4. Rest of R2-12 oppose list goofs in order.

5. First represent list goof.

6. Rest of represent list goofs, in order.

Then there is the dead horse case, on which no one can find a rock slam.
This could be an incomplete cycle of action case. You should look for the
following in such a case:

1. Failure to oppose a rockslamming item, particularly on List One. List
One must be in restimulation for the case to now be laying dead
horses.

2. Failure to complete the "oppose" list, if the item was opposed.

3. Auditor needed a white cane. He didn't recognize or report rock slams
that were there, particularly in a co-audit. To determine whether
this is the case, you have to observe. Get one of the dead horse
lists extended and see if it rockslams, or extend it yourself and
see.

4. Representing something that would become a dead horse. You will get
complaints about cases rockslamming too much to get ruds in. The best
way to turn off the rock slam is to represent something that would
become a dead horse. The rule is that a case will continue to
rockslam only when the subject that the rock slam is on continues to
be addressed by the auditor. If you are listing one thing, the PC
doesn't rockslam on something else.

"You don't even get a phantom slam on an uncharged list. The list has to
be hot ... to turn the slam on." You can get confused as to which item is
slamming, as the rock slam turns on and off. The phantom slam has this
characteristic: it never obeys the auditor. It turns on and off, but it can't
be controlled. The PC, in such a case, can't be controlled either. He is
never doing what you tell him to do. But a rockslamming item on such a case
will obey the auditor. The item will slam as long as the PC thinks about it,
then stops when he puts "suppress", etc., on it. If you get these buttons
off, it will slam again.

However, you can kill an R2-12 item with tiger drilling. It should be
done briefly, because the items are in PT.

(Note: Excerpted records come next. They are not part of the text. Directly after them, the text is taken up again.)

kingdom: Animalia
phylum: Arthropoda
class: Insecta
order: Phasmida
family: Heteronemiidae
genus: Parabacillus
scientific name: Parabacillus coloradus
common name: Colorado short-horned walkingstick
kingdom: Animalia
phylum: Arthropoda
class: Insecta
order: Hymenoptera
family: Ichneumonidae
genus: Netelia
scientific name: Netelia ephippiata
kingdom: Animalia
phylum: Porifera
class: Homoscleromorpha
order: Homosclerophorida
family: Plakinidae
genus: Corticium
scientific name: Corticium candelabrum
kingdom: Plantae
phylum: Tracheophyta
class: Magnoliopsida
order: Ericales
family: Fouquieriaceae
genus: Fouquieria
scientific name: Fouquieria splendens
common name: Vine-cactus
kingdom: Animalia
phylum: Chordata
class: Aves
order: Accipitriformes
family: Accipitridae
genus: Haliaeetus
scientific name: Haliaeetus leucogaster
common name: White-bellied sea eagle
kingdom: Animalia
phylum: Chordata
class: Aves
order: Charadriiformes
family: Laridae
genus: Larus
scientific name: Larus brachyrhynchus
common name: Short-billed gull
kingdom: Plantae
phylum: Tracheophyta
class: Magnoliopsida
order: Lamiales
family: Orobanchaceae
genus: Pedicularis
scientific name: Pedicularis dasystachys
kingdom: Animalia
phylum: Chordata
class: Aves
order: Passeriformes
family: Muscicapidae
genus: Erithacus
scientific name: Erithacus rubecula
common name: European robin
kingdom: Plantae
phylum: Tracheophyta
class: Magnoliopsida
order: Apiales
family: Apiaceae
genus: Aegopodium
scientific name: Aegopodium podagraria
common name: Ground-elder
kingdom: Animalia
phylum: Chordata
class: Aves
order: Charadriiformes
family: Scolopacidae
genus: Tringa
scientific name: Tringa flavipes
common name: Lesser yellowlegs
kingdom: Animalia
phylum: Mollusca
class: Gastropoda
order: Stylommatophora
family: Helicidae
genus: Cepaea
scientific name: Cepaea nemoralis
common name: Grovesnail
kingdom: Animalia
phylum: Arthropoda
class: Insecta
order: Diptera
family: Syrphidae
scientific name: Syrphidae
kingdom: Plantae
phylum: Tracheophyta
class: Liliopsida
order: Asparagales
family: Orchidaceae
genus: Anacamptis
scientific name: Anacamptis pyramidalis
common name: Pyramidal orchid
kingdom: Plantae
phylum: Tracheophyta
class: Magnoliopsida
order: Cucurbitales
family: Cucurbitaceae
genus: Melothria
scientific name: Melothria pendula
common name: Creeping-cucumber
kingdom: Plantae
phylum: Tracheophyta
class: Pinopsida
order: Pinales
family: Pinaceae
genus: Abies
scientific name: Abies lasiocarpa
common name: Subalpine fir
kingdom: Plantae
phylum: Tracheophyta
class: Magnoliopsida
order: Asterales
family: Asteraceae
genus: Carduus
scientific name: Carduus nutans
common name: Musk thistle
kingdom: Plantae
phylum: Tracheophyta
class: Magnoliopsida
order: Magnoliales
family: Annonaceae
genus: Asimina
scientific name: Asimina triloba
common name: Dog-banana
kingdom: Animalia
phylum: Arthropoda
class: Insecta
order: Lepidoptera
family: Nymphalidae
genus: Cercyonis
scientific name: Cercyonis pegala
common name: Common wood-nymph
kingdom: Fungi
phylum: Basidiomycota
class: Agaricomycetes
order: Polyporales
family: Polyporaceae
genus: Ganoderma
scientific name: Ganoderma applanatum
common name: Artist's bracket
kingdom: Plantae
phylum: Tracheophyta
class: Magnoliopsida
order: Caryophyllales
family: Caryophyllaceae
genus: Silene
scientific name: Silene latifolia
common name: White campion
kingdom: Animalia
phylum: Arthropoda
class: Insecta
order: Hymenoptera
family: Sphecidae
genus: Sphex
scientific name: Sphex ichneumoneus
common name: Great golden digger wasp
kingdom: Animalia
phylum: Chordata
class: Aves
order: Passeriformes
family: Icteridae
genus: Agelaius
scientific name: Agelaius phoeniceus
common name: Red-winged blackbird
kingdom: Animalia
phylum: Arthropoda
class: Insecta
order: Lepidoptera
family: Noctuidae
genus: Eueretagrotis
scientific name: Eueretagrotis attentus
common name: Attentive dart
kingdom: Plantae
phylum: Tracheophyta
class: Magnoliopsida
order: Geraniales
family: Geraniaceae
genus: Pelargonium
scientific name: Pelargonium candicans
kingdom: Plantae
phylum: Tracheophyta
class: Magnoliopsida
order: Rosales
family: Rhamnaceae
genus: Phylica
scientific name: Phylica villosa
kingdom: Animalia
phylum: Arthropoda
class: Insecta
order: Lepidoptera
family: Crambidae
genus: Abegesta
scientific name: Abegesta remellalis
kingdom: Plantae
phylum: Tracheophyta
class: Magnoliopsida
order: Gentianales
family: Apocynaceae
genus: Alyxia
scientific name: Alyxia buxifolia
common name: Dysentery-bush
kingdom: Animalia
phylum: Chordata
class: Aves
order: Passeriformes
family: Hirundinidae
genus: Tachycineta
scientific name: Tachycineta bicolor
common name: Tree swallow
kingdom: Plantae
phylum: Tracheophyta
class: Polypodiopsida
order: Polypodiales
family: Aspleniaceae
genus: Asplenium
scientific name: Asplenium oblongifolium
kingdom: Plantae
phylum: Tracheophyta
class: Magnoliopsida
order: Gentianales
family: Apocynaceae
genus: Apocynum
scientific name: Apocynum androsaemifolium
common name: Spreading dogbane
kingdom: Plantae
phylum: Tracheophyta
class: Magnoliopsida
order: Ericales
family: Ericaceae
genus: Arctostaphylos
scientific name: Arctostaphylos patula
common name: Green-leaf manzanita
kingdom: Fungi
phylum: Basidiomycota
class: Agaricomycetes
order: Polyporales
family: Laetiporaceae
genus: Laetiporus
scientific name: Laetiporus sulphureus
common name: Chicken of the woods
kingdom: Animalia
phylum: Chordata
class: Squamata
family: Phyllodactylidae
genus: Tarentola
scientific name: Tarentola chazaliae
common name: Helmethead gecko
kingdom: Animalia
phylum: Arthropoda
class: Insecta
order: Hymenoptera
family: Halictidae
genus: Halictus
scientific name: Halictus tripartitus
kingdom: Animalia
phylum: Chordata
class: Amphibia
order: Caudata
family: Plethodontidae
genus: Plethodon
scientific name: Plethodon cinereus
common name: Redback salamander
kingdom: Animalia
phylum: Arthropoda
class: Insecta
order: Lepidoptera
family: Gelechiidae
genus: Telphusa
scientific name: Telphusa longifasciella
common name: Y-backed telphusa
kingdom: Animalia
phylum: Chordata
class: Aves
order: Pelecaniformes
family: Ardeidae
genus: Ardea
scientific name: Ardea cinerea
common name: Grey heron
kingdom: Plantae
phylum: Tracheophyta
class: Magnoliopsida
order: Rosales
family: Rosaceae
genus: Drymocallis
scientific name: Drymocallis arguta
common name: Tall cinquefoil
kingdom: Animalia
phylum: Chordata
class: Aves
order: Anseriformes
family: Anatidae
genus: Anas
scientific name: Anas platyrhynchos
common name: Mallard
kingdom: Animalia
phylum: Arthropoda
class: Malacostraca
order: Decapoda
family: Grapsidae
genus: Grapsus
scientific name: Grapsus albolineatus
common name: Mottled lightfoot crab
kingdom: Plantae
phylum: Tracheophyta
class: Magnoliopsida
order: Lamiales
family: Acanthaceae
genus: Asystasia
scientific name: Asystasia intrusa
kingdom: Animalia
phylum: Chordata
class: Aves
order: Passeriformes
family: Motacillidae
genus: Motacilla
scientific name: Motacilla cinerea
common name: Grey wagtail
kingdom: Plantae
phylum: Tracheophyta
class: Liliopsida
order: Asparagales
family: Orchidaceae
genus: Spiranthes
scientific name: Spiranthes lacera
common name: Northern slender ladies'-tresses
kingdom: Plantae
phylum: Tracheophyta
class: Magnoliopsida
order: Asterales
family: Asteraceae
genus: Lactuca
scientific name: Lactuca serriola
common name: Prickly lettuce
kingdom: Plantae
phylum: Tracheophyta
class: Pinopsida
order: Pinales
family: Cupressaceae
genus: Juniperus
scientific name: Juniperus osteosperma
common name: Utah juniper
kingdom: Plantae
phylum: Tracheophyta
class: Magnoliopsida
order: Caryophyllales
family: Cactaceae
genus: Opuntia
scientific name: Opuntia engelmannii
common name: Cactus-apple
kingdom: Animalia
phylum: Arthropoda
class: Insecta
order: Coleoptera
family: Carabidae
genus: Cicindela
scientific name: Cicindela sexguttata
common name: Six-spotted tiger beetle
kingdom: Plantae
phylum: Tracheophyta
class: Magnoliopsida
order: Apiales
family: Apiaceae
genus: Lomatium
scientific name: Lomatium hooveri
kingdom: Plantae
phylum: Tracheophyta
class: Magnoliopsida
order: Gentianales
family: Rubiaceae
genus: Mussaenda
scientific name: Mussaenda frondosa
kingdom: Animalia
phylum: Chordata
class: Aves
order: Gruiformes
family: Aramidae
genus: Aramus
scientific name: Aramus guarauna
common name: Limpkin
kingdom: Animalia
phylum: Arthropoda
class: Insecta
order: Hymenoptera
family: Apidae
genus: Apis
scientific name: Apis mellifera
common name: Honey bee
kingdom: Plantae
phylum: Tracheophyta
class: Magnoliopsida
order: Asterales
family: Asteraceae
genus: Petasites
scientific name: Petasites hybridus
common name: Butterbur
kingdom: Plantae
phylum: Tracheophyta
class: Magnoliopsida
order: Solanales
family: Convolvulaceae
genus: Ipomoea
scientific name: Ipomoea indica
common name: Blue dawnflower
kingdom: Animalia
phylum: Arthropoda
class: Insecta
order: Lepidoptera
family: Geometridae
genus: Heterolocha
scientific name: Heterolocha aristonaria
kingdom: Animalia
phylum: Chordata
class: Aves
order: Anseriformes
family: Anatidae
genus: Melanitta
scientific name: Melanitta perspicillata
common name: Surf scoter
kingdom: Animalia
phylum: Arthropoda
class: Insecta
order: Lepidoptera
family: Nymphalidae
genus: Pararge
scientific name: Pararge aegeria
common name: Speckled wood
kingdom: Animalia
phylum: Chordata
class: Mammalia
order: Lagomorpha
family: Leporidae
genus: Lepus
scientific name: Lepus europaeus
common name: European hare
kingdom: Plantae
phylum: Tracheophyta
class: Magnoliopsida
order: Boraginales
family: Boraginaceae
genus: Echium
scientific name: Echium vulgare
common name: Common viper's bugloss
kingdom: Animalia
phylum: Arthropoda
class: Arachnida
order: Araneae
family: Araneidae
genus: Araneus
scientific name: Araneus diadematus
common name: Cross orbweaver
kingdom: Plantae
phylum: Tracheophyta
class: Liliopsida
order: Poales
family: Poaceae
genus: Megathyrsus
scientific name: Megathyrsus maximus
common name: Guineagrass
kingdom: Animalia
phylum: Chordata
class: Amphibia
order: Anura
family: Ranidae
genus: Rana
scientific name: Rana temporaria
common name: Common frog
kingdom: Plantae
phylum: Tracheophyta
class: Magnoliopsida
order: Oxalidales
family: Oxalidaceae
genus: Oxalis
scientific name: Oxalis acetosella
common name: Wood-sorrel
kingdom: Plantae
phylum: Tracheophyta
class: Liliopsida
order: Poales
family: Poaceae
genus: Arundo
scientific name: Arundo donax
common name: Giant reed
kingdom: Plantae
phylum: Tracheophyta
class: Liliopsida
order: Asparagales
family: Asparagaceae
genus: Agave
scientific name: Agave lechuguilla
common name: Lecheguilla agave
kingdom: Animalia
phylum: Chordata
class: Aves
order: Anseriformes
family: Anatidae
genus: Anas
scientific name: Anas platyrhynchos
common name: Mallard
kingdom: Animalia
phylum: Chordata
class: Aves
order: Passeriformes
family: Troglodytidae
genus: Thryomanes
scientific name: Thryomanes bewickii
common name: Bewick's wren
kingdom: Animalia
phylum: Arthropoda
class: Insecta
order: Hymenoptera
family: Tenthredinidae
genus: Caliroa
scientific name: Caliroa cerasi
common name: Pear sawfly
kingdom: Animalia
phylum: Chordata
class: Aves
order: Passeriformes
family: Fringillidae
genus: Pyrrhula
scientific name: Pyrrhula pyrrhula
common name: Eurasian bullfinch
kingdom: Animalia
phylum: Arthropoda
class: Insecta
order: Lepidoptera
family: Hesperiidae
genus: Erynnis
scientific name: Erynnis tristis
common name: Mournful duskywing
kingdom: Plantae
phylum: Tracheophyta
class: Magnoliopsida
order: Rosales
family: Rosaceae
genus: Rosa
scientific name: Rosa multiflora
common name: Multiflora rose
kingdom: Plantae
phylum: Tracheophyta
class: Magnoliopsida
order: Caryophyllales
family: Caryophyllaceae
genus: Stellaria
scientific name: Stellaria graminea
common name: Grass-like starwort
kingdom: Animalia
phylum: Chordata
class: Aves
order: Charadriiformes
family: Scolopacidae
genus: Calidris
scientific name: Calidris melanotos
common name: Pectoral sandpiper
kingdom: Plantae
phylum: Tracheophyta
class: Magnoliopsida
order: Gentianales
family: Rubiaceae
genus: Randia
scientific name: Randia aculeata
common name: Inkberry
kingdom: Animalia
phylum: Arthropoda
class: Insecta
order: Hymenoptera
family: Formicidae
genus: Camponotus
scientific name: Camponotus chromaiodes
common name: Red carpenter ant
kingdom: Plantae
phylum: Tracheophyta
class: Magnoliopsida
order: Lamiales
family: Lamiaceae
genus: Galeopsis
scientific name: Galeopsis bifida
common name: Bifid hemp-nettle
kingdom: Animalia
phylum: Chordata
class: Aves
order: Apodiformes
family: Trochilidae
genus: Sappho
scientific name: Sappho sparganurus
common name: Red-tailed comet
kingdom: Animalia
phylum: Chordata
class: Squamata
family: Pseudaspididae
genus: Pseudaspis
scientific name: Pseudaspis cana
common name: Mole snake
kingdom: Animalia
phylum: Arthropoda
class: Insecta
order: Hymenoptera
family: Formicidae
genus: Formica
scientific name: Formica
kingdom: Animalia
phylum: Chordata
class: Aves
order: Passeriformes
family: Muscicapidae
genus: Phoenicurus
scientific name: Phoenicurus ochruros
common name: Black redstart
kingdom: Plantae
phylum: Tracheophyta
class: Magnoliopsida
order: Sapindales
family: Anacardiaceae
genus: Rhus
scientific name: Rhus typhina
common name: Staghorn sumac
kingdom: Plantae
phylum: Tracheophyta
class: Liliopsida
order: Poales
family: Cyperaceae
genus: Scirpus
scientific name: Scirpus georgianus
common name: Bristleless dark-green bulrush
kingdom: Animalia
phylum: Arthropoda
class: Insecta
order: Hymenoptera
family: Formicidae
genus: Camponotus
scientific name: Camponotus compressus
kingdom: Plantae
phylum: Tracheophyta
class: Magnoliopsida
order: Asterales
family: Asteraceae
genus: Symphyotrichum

So, in patching up a case, look for:

1. List One errors.

2. Oppositions.

It is lucky that case patch-up is so simple, since the number of possible
errors is almost infinite. However, there are not infinite numbers of special
cases on R2-12. The commonest mistake is for someone to go on and on
representing and never check whether the item they are representing is now
rockslamming. It may well, now that it has been unburdened. So check it from
time to time, especially if it won't null.

False reports will give you the least difficulty, except for cases where
PCs tell you that they have pain, when it is really sensation. They will also
lie about the fact that they have been invalidating items. Getting a clean
needle before nulling pulls all that up.

Running the case parallels repairing the case. Doing R2-12 follows the
same order of importance as the repair priorities.

An embarrassment you can get into is getting rocket reads instead of rock
slams on R2-12. First be sure it was a rocket read. Rocket reads take
precedence over rock slams, so just oppose it. Since the PC can use a rocket
read item to find a goal with, the PC may be continually intruding his goal,
at this point.

Fine. Get it checked out. Don't leave it in doubt. When he gets his goal he
can run R2-12 better. This doesn't mean that he can be run on his goal.
Complete R2-12 first. The case that is being cleared over the top of an R2-12
PTP won't stay F/N'ing, even if it gets to an F/N. Eighty percent of all
cases that have tried to go clear have hung up here, so it is very important.